Still, I was tempted to hang around. The DJ was cueing up “Bette Davis Eyes” and I was hoping to say hi to Hubie Brooks or even Charlie Puleo, but their nametags sat on the registration table unaccounted for. Meanwhile, I could hear Dyar getting into an argument with Searage, telling Ray he wasn’t “such a big man for batting a thousand and going one-and-fucking oh!” Not ten feet away, Pete Falcone started giving his “testimony” to Ellis Valentine, who didn’t look quite right. Then I found out the pickup in the parking lot with the bumpersticker I DON’T BRAKE FOR ANIMALS AND OTHER LIVING THINGS belonged to Joel Youngblood and Youngblood didn’t look much happier than Miller. Besides, I couldn’t believe he wore camo to this affair. Trouble was brewing.

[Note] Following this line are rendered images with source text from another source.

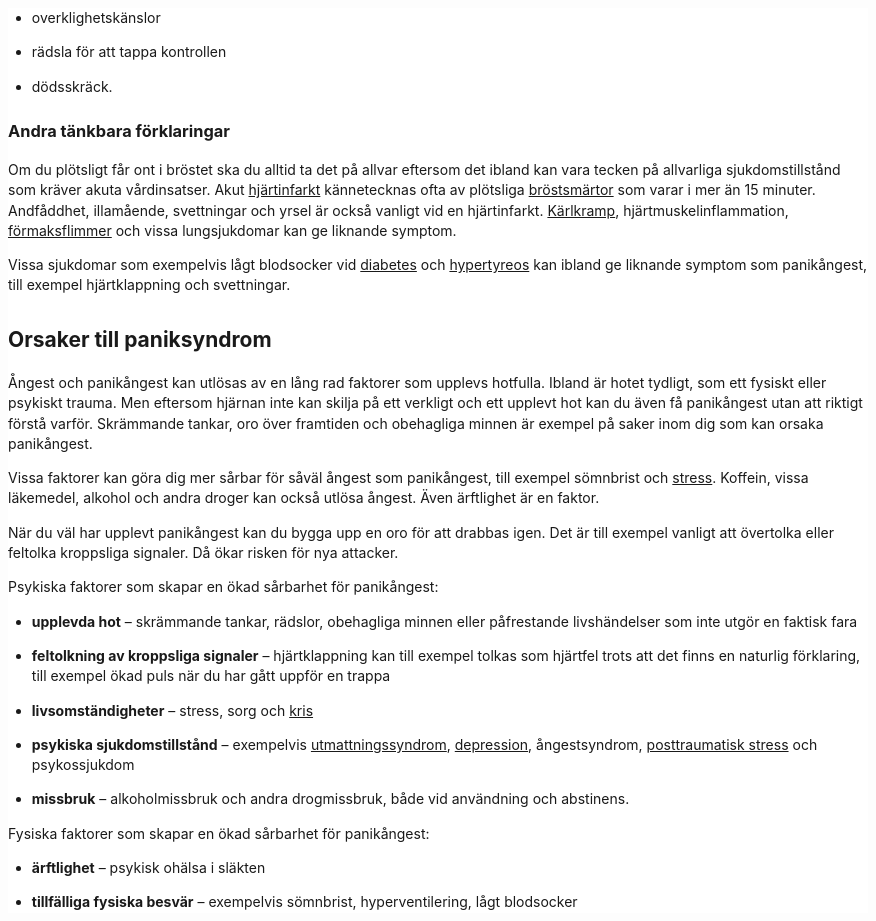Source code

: *   overklighetskänslor
    
*   rädsla för att tappa kontrollen
    
*   dödsskräck.
    

### Andra tänkbara förklaringar

Om du plötsligt får ont i bröstet ska du alltid ta det på allvar eftersom det ibland kan vara tecken på allvarliga sjukdomstillstånd som kräver akuta vårdinsatser. Akut [hjärtinfarkt](https://www.kry.se/fakta/hjartinfarkt/ "hjartinfarkt") kännetecknas ofta av plötsliga [bröstsmärtor](https://www.kry.se/fakta/ont-i-brostet/ "brostsmartor") som varar i mer än 15 minuter. Andfåddhet, illamående, svettningar och yrsel är också vanligt vid en hjärtinfarkt. [Kärlkramp](https://www.kry.se/fakta/karlkramp/ "karlkramp"), hjärtmuskelinflammation, [förmaksflimmer](https://www.kry.se/fakta/formaksflimmer/ "formaksflimmer") och vissa lungsjukdomar kan ge liknande symptom.

Vissa sjukdomar som exempelvis lågt blodsocker vid [diabetes](https://www.kry.se/fakta/diabetes-typ-1/ "diabetes") och [hypertyreos](https://www.kry.se/fakta/hypertyreos/ "hypertyreos") kan ibland ge liknande symptom som panikångest, till exempel hjärtklappning och svettningar.

Orsaker till paniksyndrom
-------------------------

Ångest och panikångest kan utlösas av en lång rad faktorer som upplevs hotfulla. Ibland är hotet tydligt, som ett fysiskt eller psykiskt trauma. Men eftersom hjärnan inte kan skilja på ett verkligt och ett upplevt hot kan du även få panikångest utan att riktigt förstå varför. Skrämmande tankar, oro över framtiden och obehagliga minnen är exempel på saker inom dig som kan orsaka panikångest.

Vissa faktorer kan göra dig mer sårbar för såväl ångest som panikångest, till exempel sömnbrist och [stress](https://www.kry.se/fakta/stress/ "stress"). Koffein, vissa läkemedel, alkohol och andra droger kan också utlösa ångest. Även ärftlighet är en faktor.

När du väl har upplevt panikångest kan du bygga upp en oro för att drabbas igen. Det är till exempel vanligt att övertolka eller feltolka kroppsliga signaler. Då ökar risken för nya attacker.

Psykiska faktorer som skapar en ökad sårbarhet för panikångest:

*   **upplevda hot** – skrämmande tankar, rädslor, obehagliga minnen eller påfrestande livshändelser som inte utgör en faktisk fara
    
*   **feltolkning av kroppsliga signaler** – hjärtklappning kan till exempel tolkas som hjärtfel trots att det finns en naturlig förklaring, till exempel ökad puls när du har gått uppför en trappa
    
*   **livsomständigheter** – stress, sorg och [kris](https://www.kry.se/fakta/kris/ "kris")
    
*   **psykiska sjukdomstillstånd** – exempelvis [utmattningssyndrom](https://www.kry.se/fakta/utmattningssyndrom/ "utmattningssyndrom"), [depression](https://www.kry.se/fakta/depression-och-nedstamdhet/ "depression"), ångestsyndrom, [posttraumatisk stress](https://www.kry.se/fakta/trauma/ "posttraumatisk-stress") och psykossjukdom
    
*   **missbruk** – alkoholmissbruk och andra drogmissbruk, både vid användning och abstinens.
    

Fysiska faktorer som skapar en ökad sårbarhet för panikångest:

*   **ärftlighet** – psykisk ohälsa i släkten
    
*   **tillfälliga fysiska besvär** – exempelvis sömnbrist, hyperventilering, lågt blodsocker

As if that weren’t enough, Boitano was fast reapproaching, this time waving a clipping of a box score and yelling something about how he “struck out Dave Concepcion and got the win.” That did it. I fished out my valet stub as fast as I could, before a tipsy Ron Hodges told the Dave Augustine story again. I’d had enough of the New York Mets Class of 1981 to last me another 25 years.

Remind me not to RSVP for any more of these.